L’architettura indica, quindi, tanto una modalità di strutturazione investigativa e poi narrativa dei nessi che intercorrono tra memoria, racconto e distruzione; quanto le potenzialità di ricostruzione mnemonica di un’evento traumatico, che i testimoni spesso faticano a riportare. Così anche le immagini digitali di modellini architettonici, appropriandosi dei tradizionali metodi delle mnemotecniche, possono aiutare “le persone a ricordare eventi offuscati dall’estrema violenza e dai traumi subiti” (p. 88).

Nelle ricerche di Eyal Weizman e della Forensic Architecture, così chiaramente riportate in questo testo, l’architettura, le immagini e la memoria s’intrecciano ad un livello molto profondo, al servizio di un’indagine etica, epistemica ed estetica, che riguarda alcune delle realtà e dei conflitti più nascosti ed invisibili della nostra contemporaneità. Eyal Weizman è in grado di far emergere in questo modo il valore e l’imprescindibilità delle mancanze, delle imperfezioni e delle incertezze dei discorsi e delle rappresentazioni che significano la nostra quotidianità e che non potranno mai risolversi in banali e parziali definizioni di Verità.

Dati mostrati
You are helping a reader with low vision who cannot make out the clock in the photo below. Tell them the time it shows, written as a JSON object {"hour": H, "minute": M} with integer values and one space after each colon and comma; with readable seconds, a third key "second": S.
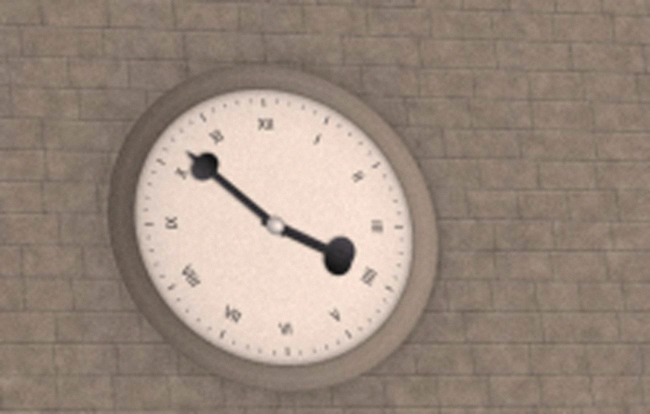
{"hour": 3, "minute": 52}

Consegna
Puoi stampare parola per parola il tratto del brano sull'architettura forense che va da "Nelle ricerche di" fino a "definizioni di Verità."?

Esercizio svolto
Nelle ricerche di Eyal Weizman e della Forensic Architecture, così chiaramente riportate in questo testo, l’architettura, le immagini e la memoria s’intrecciano ad un livello molto profondo, al servizio di un’indagine etica, epistemica ed estetica, che riguarda alcune delle realtà e dei conflitti più nascosti ed invisibili della nostra contemporaneità. Eyal Weizman è in grado di far emergere in questo modo il valore e l’imprescindibilità delle mancanze, delle imperfezioni e delle incertezze dei discorsi e delle rappresentazioni che significano la nostra quotidianità e che non potranno mai risolversi in banali e parziali definizioni di Verità.